MARCO, e DETTI.
STEFANO.
O Marco,
Siete voi solo?
MARCO.
A brevi istanti il Doge
Giunge, e con lui, cred'io, tutto il Senato.
Tutti gli sono intorno: or ora un messo
Gli sopravvenne; egli ad ognun ne parla.
STEFANO.
L'udiste voi?
MARCO.
Pur troppo.
[270]
MARINO.
E che novelle?
MARCO.
Atroci.
MARINO.
E quali?
MARCO.
Esser vi dee di nome
Noto un Giovan Liprando.
STEFANO.
Un fuoruscito
Di Milano?
MARCO.
Quel desso: e ancor saprete
Quanto colui paresse al Carmagnola
Affettuoso e riverente amico.
Ei, confidente, come i prodi il sono,
Ogni accesso gli dava; e benchè tanto
Maggior di fama e d'animo gli fosse,
Chiamarlo amico ei si degnava; un sacro
Nodo stimando, un insolubil nodo,
La comune sventura ed il comune
Persecutor. Lo sciagurato intanto
Chiede al Duca in segreto il suo perdono:
Il Duca un pegno gli domanda, e quale!
La vita dell'amico! Ed ei, l'infame,
La pattuisce, e tiene il patto, e tenta
Dare al Conte il veleno. Il Ciel non volle
Che potesse una tal coppia di vili
Dispor così di così nobil vita:
La trama è discoverta, e salvo il Conte.
STEFANO.
Oh detestabil fatto!
[271]
MARINO.
Ecco che importa
Fidarsi a' fuorusciti! Una funesta
Novella inver recate voi: ma quando
In tanta ambascia vi mirai che quasi
Vi togliea la favella, io, vel confesso,
Peggio temea: quasi in periglio avrei
Creduto la Repubblica.
MARCO.
O Marino,
Cessi ch'io men pacatamente ascolti
Un simil fatto! Io sono amico al Conte:
Nulla mi cal che un fuoruscito ei sia.
Il suo cuor lo conosco appieno, al pari
Del mio: pensiero che non sia gentile
Non ha loco in quel cor: questo mi basta.

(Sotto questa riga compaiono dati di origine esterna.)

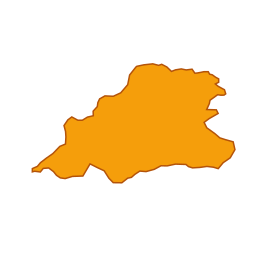 the district of Vasa Koilaniou, Limassol, Cyprus, rotated 258°
{"feature_id": "46923920B80352268926708", "entity_name": "Vasa Koilaniou", "entity_type": "district", "adm_level": 2, "iso_a3": "CYP", "parent_name": "Cyprus", "parent_adm1": "Limassol", "projection": "albers", "projection_center": [32.788, 34.84], "detail": "fine", "context": "isolated", "style": "filled", "palette": "amber", "viewbox_px": 256, "rotation_deg": 258, "n_neighbors": 0, "source": "geoboundaries", "source_scale": "gbopen_adm2", "svg_char_len": 1354}
<svg xmlns="http://www.w3.org/2000/svg" viewBox="0 0 256 256"><g transform="rotate(258 128 128)"><path d="M69.5,207.8L74.3,213.9L77.6,221.8L84.6,228.1L92.6,228.0L96.5,220.6L99.3,215.7L104.3,211.9L111.8,205.1L117.7,203.6L120.3,209.3L123.5,219.2L127.4,218.2L129.7,208.8L134.9,212.6L138.1,214.0L141.9,222.6L140.8,225.6L140.2,228.7L141.1,230.7L145.4,230.3L146.9,228.5L150.1,224.8L152.9,222.6L153.9,226.2L157.2,226.9L159.4,224.3L162.5,221.5L163.7,219.0L166.4,218.2L167.3,213.9L167.3,210.6L167.4,207.1L167.7,204.8L172.2,202.9L172.7,197.0L174.7,192.4L175.0,186.6L174.3,182.3L179.6,178.7L183.3,174.2L182.9,171.0L185.6,165.6L186.5,156.6L186.5,149.4L185.9,148.3L179.5,140.6L170.4,136.7L163.9,128.2L162.1,120.2L164.2,112.1L162.4,106.3L159.1,103.8L155.3,102.4L151.7,97.4L147.2,96.6L147.1,90.6L145.1,85.0L146.0,80.6L150.5,75.3L148.5,70.9L143.7,65.9L137.6,66.2L132.1,65.4L125.3,63.5L124.2,57.5L118.6,49.2L115.5,41.9L112.3,35.2L109.3,31.4L108.2,26.0L105.0,25.3L105.1,27.7L103.2,33.1L106.1,36.7L105.4,42.1L100.8,46.1L96.6,48.2L93.3,51.4L91.6,56.0L92.2,63.6L90.4,73.9L100.8,83.4L95.8,89.6L91.1,95.8L82.8,98.9L77.6,102.2L75.7,110.6L79.0,117.3L79.0,121.1L81.3,125.2L83.4,130.6L81.6,136.6L82.1,145.1L84.2,152.4L82.8,158.5L82.8,167.0L80.3,177.1L77.7,179.1L75.6,182.8L74.5,190.1L74.0,197.2L71.9,203.4L69.5,207.8Z" fill="#f59e0b" stroke="#b45309" stroke-width="1.5"/></g></svg>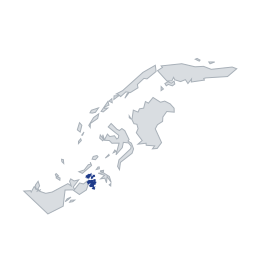 Raja Ampat, Papua Barat, Indonesia (highlighted), rotated 133°
{"feature_id": "22746128B90221566890304", "entity_name": "Raja Ampat", "entity_type": "district", "adm_level": 2, "iso_a3": "IDN", "parent_name": "Indonesia", "parent_adm1": "Papua Barat", "projection": "albers", "projection_center": [130.461, -0.827], "detail": "fine", "context": "in_parent", "style": "filled", "palette": "blue", "viewbox_px": 256, "rotation_deg": 133, "n_neighbors": 0, "source": "geoboundaries", "source_scale": "gbopen_adm2", "svg_char_len": 8456}
<svg xmlns="http://www.w3.org/2000/svg" viewBox="0 0 256 256"><g transform="rotate(133 128 128)"><path d="M84.9,105.0L89.5,110.9L96.2,110.0L99.6,107.2L105.5,108.7L110.0,107.5L115.8,93.5L123.1,92.7L126.6,95.9L122.9,96.3L128.2,102.9L126.8,104.4L133.0,109.7L127.5,109.1L125.8,118.7L121.6,120.2L119.2,124.0L120.8,126.6L119.2,130.8L111.3,136.3L109.5,131.5L106.2,132.7L102.8,130.1L96.8,133.3L95.9,130.0L88.6,130.5L87.0,121.8L83.3,119.5L81.6,113.6L82.1,107.8L84.9,105.0ZM10.5,88.9L22.5,90.3L38.2,105.2L40.1,106.4L40.9,104.8L51.2,113.1L48.8,115.0L54.6,114.5L53.5,119.0L58.2,121.2L60.8,126.6L59.9,129.2L63.7,128.0L67.1,131.6L65.9,145.5L60.2,144.1L60.0,146.1L44.3,132.5L37.5,120.7L31.4,114.8L28.3,107.1L12.4,93.4L10.5,88.9ZM245.5,128.0L245.2,161.2L240.3,156.5L240.9,155.1L234.7,156.7L235.7,153.4L234.0,151.6L234.6,151.4L235.6,151.5L236.2,151.3L233.2,150.0L234.6,149.6L231.9,143.6L226.6,139.8L209.7,134.0L209.1,130.0L206.8,134.4L204.3,135.2L203.5,131.3L199.5,128.7L208.3,127.8L209.5,125.2L201.2,125.9L199.3,122.4L194.5,121.7L195.9,118.8L201.7,116.2L209.8,118.2L210.9,126.2L216.3,131.7L229.4,122.1L245.5,128.0ZM163.2,109.4L157.4,112.9L141.2,111.9L139.2,113.3L138.6,117.5L141.7,121.6L146.3,118.8L155.8,118.5L145.2,124.2L150.1,129.4L149.9,133.1L153.1,137.0L146.5,138.9L146.7,135.5L142.9,132.6L143.7,128.7L141.7,128.3L139.7,129.7L140.7,143.2L136.2,143.4L136.5,135.3L135.7,132.6L132.6,132.1L132.1,128.6L135.7,119.3L137.5,119.1L136.8,115.1L139.5,109.7L143.7,107.8L158.3,110.1L164.3,105.8L163.2,109.4ZM67.5,146.0L79.1,147.6L80.9,150.2L89.8,150.8L91.8,148.1L100.6,150.5L103.0,154.2L110.1,154.8L110.1,157.9L111.1,159.8L104.3,157.4L77.1,155.0L63.5,150.8L67.5,146.0ZM177.8,110.1L182.7,106.4L180.5,110.7L183.8,113.3L178.6,112.9L181.4,119.0L177.6,115.6L176.2,108.6L179.3,103.2L177.8,110.1ZM180.2,129.1L192.3,130.4L193.5,134.1L188.6,131.4L181.9,132.0L179.9,130.6L178.7,132.3L180.2,129.1ZM152.8,158.5L143.9,160.3L137.6,159.1L141.7,156.7L150.4,158.6L153.4,156.0L152.8,158.5ZM127.2,156.4L133.1,157.1L134.2,159.0L122.3,160.8L124.2,157.6L128.3,159.3L129.6,158.6L127.2,156.4ZM163.6,160.2L163.9,163.8L157.2,167.1L157.5,163.6L163.6,160.2ZM66.9,124.3L68.7,128.3L71.0,128.8L70.3,131.4L66.8,130.2L65.7,126.9L62.3,126.3L63.9,123.8L66.9,124.3ZM232.8,156.8L228.3,157.4L230.6,153.2L234.1,152.3L235.2,153.9L232.8,156.8ZM138.7,162.5L141.5,164.3L142.8,166.2L140.0,166.9L133.4,163.3L138.7,162.5ZM173.4,130.2L175.3,133.0L172.5,134.0L169.3,131.9L169.5,130.3L173.4,130.2ZM110.5,156.7L116.8,157.8L114.0,160.1L110.5,156.7ZM120.3,156.8L121.3,160.2L117.6,159.8L120.3,156.8ZM78.1,129.3L75.1,132.0L75.3,128.7L78.1,129.3ZM212.7,142.2L213.5,146.6L212.1,146.8L210.9,143.6L212.7,142.2ZM108.4,150.6L103.6,152.0L101.5,151.3L108.4,150.6ZM154.6,137.8L154.7,141.8L152.0,143.5L153.0,138.1L154.6,137.8ZM20.6,109.6L25.1,111.8L24.6,113.9L20.6,109.6ZM31.8,125.7L30.0,124.9L29.2,121.6L30.5,121.5L31.8,125.7ZM196.2,155.3L195.2,153.7L197.8,150.8L197.7,153.4L196.2,155.3ZM191.3,114.8L196.3,115.9L190.6,115.5L191.3,114.8ZM160.9,123.0L165.5,124.1L160.4,124.0L160.9,123.0ZM152.5,139.8L150.1,141.8L152.2,138.2L152.5,139.8ZM217.0,117.8L219.6,118.2L222.1,120.1L219.7,120.5L217.0,117.8ZM173.2,153.6L171.5,155.1L168.1,155.3L169.0,153.6L173.2,153.6ZM212.5,147.4L211.5,149.5L210.3,149.4L210.4,146.1L212.5,147.4ZM180.0,122.9L177.0,123.3L176.1,122.5L177.4,121.2L180.0,122.9ZM217.4,122.6L221.2,122.9L224.7,123.7L221.3,124.2L217.4,122.6ZM153.1,120.6L156.2,121.9L153.1,122.6L153.1,120.6ZM182.4,103.0L180.3,102.7L182.2,101.1L182.4,103.0ZM160.9,157.5L164.3,156.3L164.7,157.0L160.9,157.5ZM191.2,123.0L190.7,124.9L188.1,123.9L189.4,123.4L191.2,123.0ZM119.6,134.1L118.3,135.4L119.3,131.5L119.6,134.1ZM177.0,116.0L178.6,118.5L178.0,118.9L175.6,117.0L177.0,116.0Z" fill="#d9dde1" stroke="#a8b0b8" stroke-width="1"/><path d="M192.6,115.0L192.8,114.9L192.5,114.9L193.0,114.8L192.9,114.9L193.0,114.9L193.2,115.2L193.4,115.3L193.5,115.7L193.8,115.6L194.0,116.0L194.5,116.3L194.5,116.2L194.7,116.3L195.1,116.0L195.8,116.4L195.8,116.2L196.0,116.2L196.3,115.9L196.1,115.7L196.1,115.4L195.8,115.1L195.5,115.1L195.3,114.8L194.7,114.7L194.8,114.7L194.6,114.6L194.4,114.6L193.6,114.4L193.2,114.5L193.4,114.6L193.0,114.7L192.6,114.7L192.4,114.6L192.3,114.8L192.2,114.7L192.2,114.8L192.0,114.6L191.7,114.9L191.5,115.0L191.4,114.8L191.3,115.0L191.2,115.1L191.2,114.8L191.1,115.0L190.9,114.9L190.8,115.1L190.9,115.3L191.2,115.4L191.1,115.1L191.3,115.1L191.3,115.3L191.5,115.2L191.3,115.3L191.6,115.3L191.3,115.6L191.3,115.4L191.1,115.5L190.5,115.5L190.9,115.6L191.0,115.8L191.1,115.7L191.4,115.8L191.6,115.7L191.6,115.9L192.1,115.7L192.0,115.9L192.2,116.0L192.3,116.4L192.2,116.6L192.4,116.4L192.3,116.1L192.9,115.9L193.0,116.1L192.9,116.2L193.1,116.7L193.9,116.6L194.2,116.4L194.2,116.2L193.8,116.0L193.7,115.9L193.6,116.0L193.1,115.9L193.0,115.4L192.8,115.2L192.6,115.1L192.6,115.0ZM191.2,122.9L190.7,123.2L189.7,123.2L188.9,123.5L188.5,123.8L188.1,123.8L188.0,124.0L188.7,124.5L189.2,124.7L189.9,124.7L190.0,124.8L189.9,124.9L190.0,124.9L190.7,124.9L190.8,124.8L190.7,124.7L190.9,124.7L191.2,124.4L191.1,124.5L191.4,124.7L191.3,124.8L191.8,124.7L191.6,124.7L191.4,124.5L191.6,124.6L191.7,124.4L191.6,124.5L191.6,124.4L191.3,124.4L191.1,124.2L191.5,124.1L191.5,123.9L191.8,123.8L191.2,123.2L191.4,123.0L191.2,122.9ZM194.3,120.4L194.8,120.5L194.8,120.3L195.0,119.6L194.8,119.5L195.0,119.3L194.7,119.1L194.2,119.2L194.1,118.9L193.7,119.0L192.7,119.3L193.1,119.9L192.9,120.1L193.2,120.3L193.2,120.5L193.4,120.4L193.8,120.6L194.1,120.5L194.3,120.4ZM193.7,118.4L193.6,118.6L193.1,118.6L192.9,118.5L192.7,118.4L192.4,118.7L192.1,118.7L191.9,118.7L192.0,118.5L191.9,118.4L191.9,118.6L191.7,118.5L191.8,118.8L191.6,118.8L191.8,118.9L191.5,119.0L191.4,119.1L191.7,119.0L191.8,119.1L192.1,119.0L192.4,119.1L193.7,118.8L193.8,118.7L194.0,118.7L193.8,118.5L194.2,118.4L193.8,118.3L193.8,118.5L193.7,118.3L193.7,118.4ZM192.6,116.5L192.1,116.8L192.0,116.7L191.8,116.7L191.9,116.8L192.0,116.9L191.8,117.1L192.2,117.1L192.4,116.8L192.6,116.9L192.5,117.0L192.3,117.1L192.8,117.0L193.0,116.7L192.6,116.5ZM188.9,120.2L188.2,120.3L188.1,120.5L188.9,120.5L188.6,120.6L189.1,120.4L189.1,120.6L189.3,120.3L188.9,120.2ZM188.9,116.5L188.6,116.6L188.8,117.0L188.9,116.8L188.9,116.7L189.0,116.7L188.9,116.5ZM195.0,119.9L195.2,119.7L195.2,119.8L195.1,119.7L195.3,119.5L195.0,119.5L195.0,119.9ZM190.1,114.5L189.9,114.3L190.0,114.6L189.9,114.7L190.1,114.9L190.2,114.6L190.1,114.5ZM188.1,120.2L188.0,120.3L187.8,120.4L187.9,120.5L188.1,120.2ZM194.9,112.5L194.8,112.4L194.7,112.4L194.9,112.6L194.9,112.5ZM192.8,117.4L192.5,117.4L192.2,117.6L192.8,117.4ZM190.6,115.9L190.4,115.8L190.4,116.0L190.6,116.0L190.6,115.9ZM190.6,125.6L190.9,125.6L190.6,125.6ZM187.7,123.7L187.6,123.4L187.5,123.5L187.7,123.7ZM194.2,114.4L194.4,114.4L194.2,114.3L194.2,114.4ZM190.5,121.9L190.8,121.9L190.5,121.9ZM191.9,116.0L192.1,116.1L191.9,116.0ZM191.4,125.2L191.2,125.2L191.2,125.3L191.4,125.3L191.4,125.2ZM186.7,120.5L186.8,120.4L186.7,120.3L186.7,120.5ZM195.4,111.9L195.5,111.9L195.3,111.7L195.4,111.9ZM193.5,118.3L193.3,118.3L193.4,118.5L193.5,118.4L193.4,118.4L193.5,118.3ZM190.6,116.2L190.4,116.0L190.6,116.2ZM191.0,117.7L190.8,117.8L191.0,117.7ZM195.7,111.6L195.6,111.4L195.5,111.5L195.7,111.6ZM193.9,116.0L194.0,116.0L193.9,116.0ZM186.1,120.3L186.1,120.2L185.9,120.3L186.0,120.4L186.1,120.3ZM194.0,114.2L193.9,114.3L194.0,114.3L194.0,114.2ZM191.6,125.7L191.9,125.8L191.6,125.7ZM186.1,120.3L186.3,120.4L186.2,120.3L186.1,120.3ZM193.2,118.5L193.3,118.3L193.2,118.4L193.2,118.5ZM190.7,115.3L190.8,115.2L190.7,115.2L190.7,115.3ZM192.5,124.6L192.2,124.6L192.4,124.6L192.5,124.6ZM190.9,115.3L190.7,115.4L190.9,115.4L190.9,115.3ZM191.0,125.3L191.1,125.2L190.9,125.3L191.0,125.3ZM195.4,119.7L195.3,119.8L195.4,119.7ZM188.2,120.2L188.3,120.2L188.2,120.2ZM194.8,120.5L194.9,120.4L194.8,120.5ZM190.8,117.4L190.7,117.2L190.8,117.4ZM195.2,112.4L195.3,112.4L195.2,112.3L195.2,112.4ZM191.1,115.5L191.1,115.4L191.0,115.5L191.1,115.5ZM191.8,124.5L191.7,124.5L191.8,124.5ZM192.7,119.2L192.8,119.2L192.7,119.2L192.7,119.2ZM188.9,122.7L189.0,122.7L188.9,122.7ZM189.7,114.8L189.7,114.7L189.5,114.8L189.7,114.8ZM187.4,123.5L187.5,123.5L187.5,123.4L187.4,123.5ZM193.0,115.1L192.9,115.1L193.0,115.1ZM191.9,125.3L191.7,125.3L191.8,125.3L191.9,125.3ZM191.8,125.0L191.7,124.9L191.7,125.0L191.8,125.0ZM188.3,123.2L188.2,123.0L188.3,123.2ZM187.9,120.4L187.8,120.5L187.9,120.4ZM190.6,117.9L190.7,118.0L190.7,117.9L190.6,117.9ZM190.7,115.0L190.7,114.9L190.6,115.0L190.7,115.0Z" fill="#3b82f6" stroke="#1e3a8a" stroke-width="1.5"/></g></svg>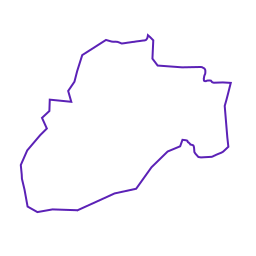 Jargalant, Töv, Mongolia (Robinson projection), rotated 277°
{"feature_id": "93677404B67634145299638", "entity_name": "Jargalant", "entity_type": "district", "adm_level": 2, "iso_a3": "MNG", "parent_name": "Mongolia", "parent_adm1": "Töv", "projection": "robinson", "projection_center": [105.903, 48.555], "detail": "fine", "context": "isolated", "style": "outline", "palette": "violet", "viewbox_px": 256, "rotation_deg": 277, "n_neighbors": 0, "source": "geoboundaries", "source_scale": "gbopen_adm2", "svg_char_len": 1800}
<svg xmlns="http://www.w3.org/2000/svg" viewBox="0 0 256 256"><g transform="rotate(277 128 128)"><path d="M185.3,224.5L184.8,216.6L183.4,207.7L183.6,206.4L183.8,205.8L184.3,205.4L184.7,204.9L185.1,204.5L185.1,203.2L184.7,200.8L184.0,199.6L183.9,198.7L184.0,198.0L184.4,197.6L185.2,197.4L185.7,197.4L186.2,197.2L187.1,197.3L188.1,197.3L189.1,197.4L190.3,197.7L191.1,198.0L192.4,198.0L194.2,197.8L195.2,197.5L196.0,196.9L196.4,196.4L196.7,195.9L196.8,195.5L196.9,195.2L197.1,194.7L197.4,194.0L197.4,192.6L194.8,174.3L193.6,149.8L199.8,143.8L218.1,142.4L220.8,139.0L222.5,136.5L222.1,136.5L221.7,136.4L221.1,136.4L220.2,136.3L219.3,136.1L218.5,135.7L218.0,135.4L217.7,135.2L217.3,134.6L217.1,134.1L216.9,133.6L216.6,132.1L216.3,131.0L216.0,129.9L215.5,128.0L215.1,126.3L214.7,124.9L214.5,124.2L214.2,123.4L214.1,122.7L213.9,121.8L213.6,120.8L213.1,119.0L212.7,117.4L212.0,115.0L211.6,113.5L211.2,111.9L211.1,111.3L211.5,110.0L211.9,108.5L212.2,107.1L212.1,104.7L211.9,103.7L211.8,102.2L211.8,101.3L212.7,95.4L194.8,73.7L178.2,70.6L167.4,69.2L157.5,64.1L147.1,68.5L146.6,46.9L135.3,47.9L127.6,41.4L117.6,47.5L110.2,41.7L93.5,30.7L78.2,26.1L68.8,28.2L64.7,28.9L54.2,32.8L37.8,37.9L33.5,48.3L38.0,63.0L40.2,87.7L40.1,87.8L61.4,122.6L68.7,143.5L91.9,156.1L109.5,170.2L116.2,182.0L122.9,183.5L122.9,187.0L122.6,188.4L122.1,188.7L121.5,189.0L121.2,189.3L121.1,189.8L120.7,190.3L120.2,191.0L119.8,191.5L119.5,191.7L119.2,191.9L119.1,193.0L118.9,194.4L118.6,195.0L117.8,195.5L116.3,196.0L112.3,196.8L111.6,197.3L110.5,198.3L107.8,201.4L107.7,204.0L109.6,214.6L109.9,215.2L110.3,215.9L110.6,216.4L111.0,216.9L111.3,217.5L112.1,218.7L113.2,220.6L113.7,221.5L114.9,223.7L116.1,225.3L121.6,229.9L130.9,227.7L161.7,221.3L167.5,222.2L173.4,223.0L185.3,224.5Z" fill="none" stroke="#5b21b6" stroke-width="2"/></g></svg>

E fuoruscito! obbrobrio a quell'ingrato
Che tale il rese. Al generoso oppresso
Che rimarria, per vostra fè, se in mano
Stesse al potente, al suo nemico, a quegli
Da cui gli è tolta ogni più cara cosa,
Rapirgli anco la gloria? e far che, ov'egli
A scellerate insidie il capo involi,
Ne sia per questo a vil tenuto? Io sono
Amico al Conte, e ad alto onor mel reco.
Ma s'anco all'uomo ch'io giammai non vidi
Fosse tal coppa da tal mano or pôrta;
S'anco ella fosse ministrata al labbro
Del mio nemico; orrore e sdegno pari
Avrei sul volto in raccontarlo, estimo.
In quanto alla Repubblica, non parmi
Che lieve danno le saria d'un tanto
Cittadino la perdita. Non dico
Porla in periglio: lode al Ciel, non pende
[272]
Da un uom, qual ch'ei pur sia, la sua salvezza:
Ma assai tal uom le importa or più che mai.
Ecco il Doge e il Senato: udir potrete
Che senta e pensi in questo affar ciascuno.